━━━ Testo di partenza ━━━

Attualità

Piras: "La pandemia non stravolge la vita a nessuno. Ma io non allevo più maiali ma solo pecore"
1 minuto e 8 secondi di lettura
di Michele Varì

GENOVA-"In Sardegna siamo abituati a convivere con la peste suina, che lì è endemica e non stravolge la vita".

A parlare è Antonio Piras, 72 anni, un passato da pugile olimpionico, uno degli ultimi due pastori sardi (di Carbonia, Cagliari) che allevano bestiame a Genova, sulle pendici della Val Bisagno, a Quezzi, dietro le case popolari del Biscione.

Lui dalla sua tenuta in cui alleva pecore e capre, ma non più maiali, e dove la figlia gestisce un piccolo maneggio, racconta che è finito lassù quando aveva quindici anni. Nel suo casolare allungato sul crinale della vallata affacciata sul mare di Genova ci sono anche conigli e tanti cani, perlopiù docili, più tre maremmani, cani pastori, che invece vigilano sul gregge e di notte anche sull'area.

La sua grande passione e per un po' anche il suo lavoro è stata la boxe: "Ero un peso leggero e ho vinto dei titoli, dovevo andare alle Olimpiadi di Roma, ma la carriera è stata interrotta da un brutto incidente stradale in cui ho perso una gamba" dice indicando le stampelle con cui si muove.

"Combattevo ai tempi di Benvenuti, Arcari, Monzon e Cassius Clay. Mi allenano nella palestra di via Cagliari. Il pugilato ora non lo fa più nessuno, perché vanno di moda le arti marziali, e perché era uno sport di fatica, ma chi riusciva a ingranare diventava famoso e portava a casa la pagnotta".

━━━ Informazioni ━━━

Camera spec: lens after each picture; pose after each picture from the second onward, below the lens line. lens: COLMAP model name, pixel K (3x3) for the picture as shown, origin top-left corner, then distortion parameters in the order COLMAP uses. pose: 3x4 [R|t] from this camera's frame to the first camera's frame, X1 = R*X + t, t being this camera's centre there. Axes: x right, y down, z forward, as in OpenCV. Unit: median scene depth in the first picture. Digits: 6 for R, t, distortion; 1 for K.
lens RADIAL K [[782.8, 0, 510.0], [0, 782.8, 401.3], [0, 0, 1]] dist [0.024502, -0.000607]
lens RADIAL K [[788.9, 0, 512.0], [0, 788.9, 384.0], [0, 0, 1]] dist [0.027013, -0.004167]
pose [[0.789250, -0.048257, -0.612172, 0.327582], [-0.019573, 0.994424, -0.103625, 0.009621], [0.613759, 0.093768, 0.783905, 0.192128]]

━━━
━━━ Informazioni ━━━

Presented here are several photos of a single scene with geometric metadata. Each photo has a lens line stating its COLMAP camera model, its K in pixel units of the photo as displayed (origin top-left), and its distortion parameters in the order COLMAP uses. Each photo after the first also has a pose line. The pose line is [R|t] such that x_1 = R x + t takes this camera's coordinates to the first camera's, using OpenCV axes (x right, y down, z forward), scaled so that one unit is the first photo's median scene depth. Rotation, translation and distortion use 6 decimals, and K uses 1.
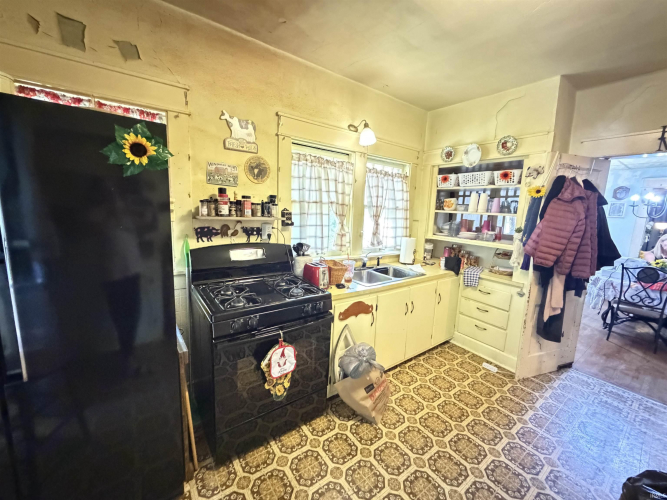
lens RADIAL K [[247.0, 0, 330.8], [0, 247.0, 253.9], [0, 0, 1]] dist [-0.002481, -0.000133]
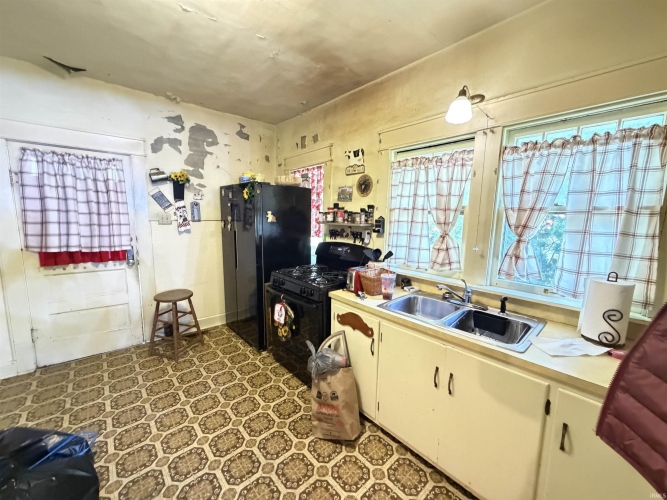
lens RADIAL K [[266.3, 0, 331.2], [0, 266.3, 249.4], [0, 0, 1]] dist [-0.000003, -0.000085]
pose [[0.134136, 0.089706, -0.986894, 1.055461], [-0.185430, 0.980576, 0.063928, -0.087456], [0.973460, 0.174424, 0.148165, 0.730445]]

━━━

#### [Come procedere]
Riporta dall'articolo su Antonio Piras il passo che va da "A parlare è" fino a "notte anche sull'area." compreso, senza cambiare nulla.

#### [Soluzione]
A parlare è Antonio Piras, 72 anni, un passato da pugile olimpionico, uno degli ultimi due pastori sardi (di Carbonia, Cagliari) che allevano bestiame a Genova, sulle pendici della Val Bisagno, a Quezzi, dietro le case popolari del Biscione.

Lui dalla sua tenuta in cui alleva pecore e capre, ma non più maiali, e dove la figlia gestisce un piccolo maneggio, racconta che è finito lassù quando aveva quindici anni. Nel suo casolare allungato sul crinale della vallata affacciata sul mare di Genova ci sono anche conigli e tanti cani, perlopiù docili, più tre maremmani, cani pastori, che invece vigilano sul gregge e di notte anche sull'area.